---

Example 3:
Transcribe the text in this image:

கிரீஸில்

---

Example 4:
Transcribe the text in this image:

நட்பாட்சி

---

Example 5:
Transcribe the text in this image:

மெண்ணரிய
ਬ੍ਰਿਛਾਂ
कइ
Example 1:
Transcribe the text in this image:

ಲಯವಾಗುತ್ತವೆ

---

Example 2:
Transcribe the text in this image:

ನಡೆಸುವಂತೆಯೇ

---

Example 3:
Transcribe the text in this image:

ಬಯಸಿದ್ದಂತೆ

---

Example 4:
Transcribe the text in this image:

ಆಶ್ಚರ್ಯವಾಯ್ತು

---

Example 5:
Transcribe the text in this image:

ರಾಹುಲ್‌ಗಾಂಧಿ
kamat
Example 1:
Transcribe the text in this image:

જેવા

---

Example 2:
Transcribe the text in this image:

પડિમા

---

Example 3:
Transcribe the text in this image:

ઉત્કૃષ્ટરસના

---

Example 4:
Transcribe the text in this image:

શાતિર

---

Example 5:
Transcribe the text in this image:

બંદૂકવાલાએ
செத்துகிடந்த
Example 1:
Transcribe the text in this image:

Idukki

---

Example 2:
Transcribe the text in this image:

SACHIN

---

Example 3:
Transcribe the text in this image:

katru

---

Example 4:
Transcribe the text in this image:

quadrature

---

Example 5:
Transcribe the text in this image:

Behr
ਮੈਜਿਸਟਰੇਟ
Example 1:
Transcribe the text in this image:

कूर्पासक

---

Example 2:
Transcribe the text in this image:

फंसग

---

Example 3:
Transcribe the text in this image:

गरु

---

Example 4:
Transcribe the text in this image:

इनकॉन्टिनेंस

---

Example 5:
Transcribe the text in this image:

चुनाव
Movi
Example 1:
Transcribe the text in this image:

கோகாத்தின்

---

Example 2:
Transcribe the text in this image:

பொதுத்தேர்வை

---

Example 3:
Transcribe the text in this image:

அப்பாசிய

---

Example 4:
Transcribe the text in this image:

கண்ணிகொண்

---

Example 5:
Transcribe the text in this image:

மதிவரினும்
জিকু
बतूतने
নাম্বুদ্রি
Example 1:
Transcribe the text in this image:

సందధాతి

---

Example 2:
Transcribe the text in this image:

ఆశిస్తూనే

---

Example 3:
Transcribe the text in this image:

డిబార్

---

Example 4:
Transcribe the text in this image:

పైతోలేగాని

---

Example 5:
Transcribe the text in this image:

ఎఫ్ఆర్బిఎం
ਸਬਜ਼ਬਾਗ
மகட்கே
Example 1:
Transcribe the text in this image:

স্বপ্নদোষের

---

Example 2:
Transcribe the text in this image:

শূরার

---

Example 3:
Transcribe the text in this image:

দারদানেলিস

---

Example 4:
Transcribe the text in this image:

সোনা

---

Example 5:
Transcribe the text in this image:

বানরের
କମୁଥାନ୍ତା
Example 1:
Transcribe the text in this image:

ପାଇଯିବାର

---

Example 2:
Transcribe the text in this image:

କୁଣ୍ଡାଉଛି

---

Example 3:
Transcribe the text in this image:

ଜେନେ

▬▬▬▬▬▬▬▬▬▬

• Exercise details
Nothing in the records may change. Print all of them.

• Output for this exercise
---

Example 3:
Transcribe the text in this image:

கிரீஸில்

---

Example 4:
Transcribe the text in this image:

நட்பாட்சி

---

Example 5:
Transcribe the text in this image:

மெண்ணரிய
ਬ੍ਰਿਛਾਂ
कइ
Example 1:
Transcribe the text in this image:

ಲಯವಾಗುತ್ತವೆ

---

Example 2:
Transcribe the text in this image:

ನಡೆಸುವಂತೆಯೇ

---

Example 3:
Transcribe the text in this image:

ಬಯಸಿದ್ದಂತೆ

---

Example 4:
Transcribe the text in this image:

ಆಶ್ಚರ್ಯವಾಯ್ತು

---

Example 5:
Transcribe the text in this image:

ರಾಹುಲ್‌ಗಾಂಧಿ
kamat
Example 1:
Transcribe the text in this image:

જેવા

---

Example 2:
Transcribe the text in this image:

પડિમા

---

Example 3:
Transcribe the text in this image:

ઉત્કૃષ્ટરસના

---

Example 4:
Transcribe the text in this image:

શાતિર

---

Example 5:
Transcribe the text in this image:

બંદૂકવાલાએ
செத்துகிடந்த
Example 1:
Transcribe the text in this image:

Idukki

---

Example 2:
Transcribe the text in this image:

SACHIN

---

Example 3:
Transcribe the text in this image:

katru

---

Example 4:
Transcribe the text in this image:

quadrature

---

Example 5:
Transcribe the text in this image:

Behr
ਮੈਜਿਸਟਰੇਟ
Example 1:
Transcribe the text in this image:

कूर्पासक

---

Example 2:
Transcribe the text in this image:

फंसग

---

Example 3:
Transcribe the text in this image:

गरु

---

Example 4:
Transcribe the text in this image:

इनकॉन्टिनेंस

---

Example 5:
Transcribe the text in this image:

चुनाव
Movi
Example 1:
Transcribe the text in this image:

கோகாத்தின்

---

Example 2:
Transcribe the text in this image:

பொதுத்தேர்வை

---

Example 3:
Transcribe the text in this image:

அப்பாசிய

---

Example 4:
Transcribe the text in this image:

கண்ணிகொண்

---

Example 5:
Transcribe the text in this image:

மதிவரினும்
জিকু
बतूतने
নাম্বুদ্রি
Example 1:
Transcribe the text in this image:

సందధాతి

---

Example 2:
Transcribe the text in this image:

ఆశిస్తూనే

---

Example 3:
Transcribe the text in this image:

డిబార్

---

Example 4:
Transcribe the text in this image:

పైతోలేగాని

---

Example 5:
Transcribe the text in this image:

ఎఫ్ఆర్బిఎం
ਸਬਜ਼ਬਾਗ
மகட்கே
Example 1:
Transcribe the text in this image:

স্বপ্নদোষের

---

Example 2:
Transcribe the text in this image:

শূরার

---

Example 3:
Transcribe the text in this image:

দারদানেলিস

---

Example 4:
Transcribe the text in this image:

সোনা

---

Example 5:
Transcribe the text in this image:

বানরের
କମୁଥାନ୍ତା
Example 1:
Transcribe the text in this image:

ପାଇଯିବାର

---

Example 2:
Transcribe the text in this image:

କୁଣ୍ଡାଉଛି

---

Example 3:
Transcribe the text in this image:

ଜେନେ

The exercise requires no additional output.